Now that Adoniram had comrades to set out for India, they had the daunting task of finding the funding to do so. We don't too often think of missionaries personally raising financial support back in the day, at least I don't, but here is a group of guys who did just that. They spoke to the local Congregational missions committee, but since they had never supported "foreign" missionaries, they were hesitant to do so. Go to the London Missionary Society, they told the young me. They have history and money and will be able to help you out some. The LMS indeed offered to send the whole gang to India, fully funded, with one catch. They must sail as missionaries under the flag and authority of England. When Adoniram and the guys returned to Boston, patriotism got the best of the local missions committee. "If they can support you, well then we can, too!" So, the men were freed up to set sail for India, having received ample financial support as America's first foreign missionaries.

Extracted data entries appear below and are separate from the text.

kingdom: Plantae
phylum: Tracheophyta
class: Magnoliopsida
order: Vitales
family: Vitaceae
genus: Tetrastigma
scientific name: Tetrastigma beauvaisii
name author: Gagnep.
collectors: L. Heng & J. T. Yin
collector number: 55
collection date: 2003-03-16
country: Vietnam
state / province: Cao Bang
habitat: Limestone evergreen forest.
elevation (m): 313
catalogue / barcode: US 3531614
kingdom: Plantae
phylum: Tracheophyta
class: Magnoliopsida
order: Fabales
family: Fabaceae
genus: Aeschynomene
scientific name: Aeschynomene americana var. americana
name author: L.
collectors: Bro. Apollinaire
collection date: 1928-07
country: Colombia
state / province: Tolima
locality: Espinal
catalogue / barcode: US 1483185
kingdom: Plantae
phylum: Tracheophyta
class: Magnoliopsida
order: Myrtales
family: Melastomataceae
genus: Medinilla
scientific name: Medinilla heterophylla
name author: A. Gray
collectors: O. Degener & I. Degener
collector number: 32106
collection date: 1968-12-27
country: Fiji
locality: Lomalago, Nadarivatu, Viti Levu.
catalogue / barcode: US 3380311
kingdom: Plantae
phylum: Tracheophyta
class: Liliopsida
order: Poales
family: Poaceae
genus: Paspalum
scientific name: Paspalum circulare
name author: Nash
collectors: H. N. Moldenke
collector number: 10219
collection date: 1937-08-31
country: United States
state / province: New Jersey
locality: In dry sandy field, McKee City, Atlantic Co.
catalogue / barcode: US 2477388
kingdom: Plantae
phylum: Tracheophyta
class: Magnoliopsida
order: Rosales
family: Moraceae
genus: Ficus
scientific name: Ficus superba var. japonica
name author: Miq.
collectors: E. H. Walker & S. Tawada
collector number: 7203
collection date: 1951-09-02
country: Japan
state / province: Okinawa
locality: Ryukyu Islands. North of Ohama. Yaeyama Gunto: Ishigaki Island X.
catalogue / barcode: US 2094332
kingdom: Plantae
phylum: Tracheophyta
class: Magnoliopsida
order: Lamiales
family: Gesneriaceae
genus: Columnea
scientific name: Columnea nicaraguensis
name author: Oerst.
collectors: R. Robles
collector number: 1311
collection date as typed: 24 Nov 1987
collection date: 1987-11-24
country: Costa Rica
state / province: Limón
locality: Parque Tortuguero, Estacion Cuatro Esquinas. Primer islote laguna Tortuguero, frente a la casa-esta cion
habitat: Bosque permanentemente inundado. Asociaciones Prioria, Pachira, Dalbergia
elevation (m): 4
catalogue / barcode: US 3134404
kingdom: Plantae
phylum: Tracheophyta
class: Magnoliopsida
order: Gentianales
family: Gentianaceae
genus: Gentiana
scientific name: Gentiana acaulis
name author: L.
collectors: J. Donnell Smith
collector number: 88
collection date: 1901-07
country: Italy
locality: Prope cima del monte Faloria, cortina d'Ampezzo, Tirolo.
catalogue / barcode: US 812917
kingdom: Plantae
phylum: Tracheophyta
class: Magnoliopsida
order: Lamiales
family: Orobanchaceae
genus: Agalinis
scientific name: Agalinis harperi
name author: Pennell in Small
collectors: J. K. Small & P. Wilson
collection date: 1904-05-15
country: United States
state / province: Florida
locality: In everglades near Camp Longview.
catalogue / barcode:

The story that ensues is too amazing for me to try and retell it. I can't do it justice. What transpires, in summary, is this: Adoniram falls in love with a young maided before he sets sail and marries her. The group arrives in India, but the British East India Co forces them out, because the missionaries in India were leading the slaves to believe that all men were equal in Christ. Some of them returned home, but Adoniram and his wife found themselves in Burma, a dangerous and virtually untouched land by foreigners. Adoniram and his wife, Ann, committed themselves to the Burmese language and culture. They fought illness after illness and failed attempts after failed attempts to spread the Good News. His wife was the first to reason that they needed to adapt to the Burmese culture, rather than try and force the locals to adjust to their forms of worship, dress or construction. After 16 years, they saw their first converts to Christianity. Adoniram translated, meticulously, the entire Bible into the Burmese language and created a thorough Burmese-English and English-Burmese dictionary. He was in prison, beaten and threatened with death. He and his wife lost several children. Ann and Adoniram both died in Burma, giving their lives to the people of Burma so that they may know salvation through Jesus Christ.
Again, I think of committment. I think of faith, courage, passion, vision, steadfastness, loyalty, trust, perspective. I think of God's soveriegnty and his grace. I think of his love for all people groups. Adoniram and Ann truly died to their lives and came alive in Christ, no matter the cost. Where are the young, vigorous Christ-followers today who will give it all up to spread God's kingdom in their communities, their nations, in our world? Are you one of them? Am I?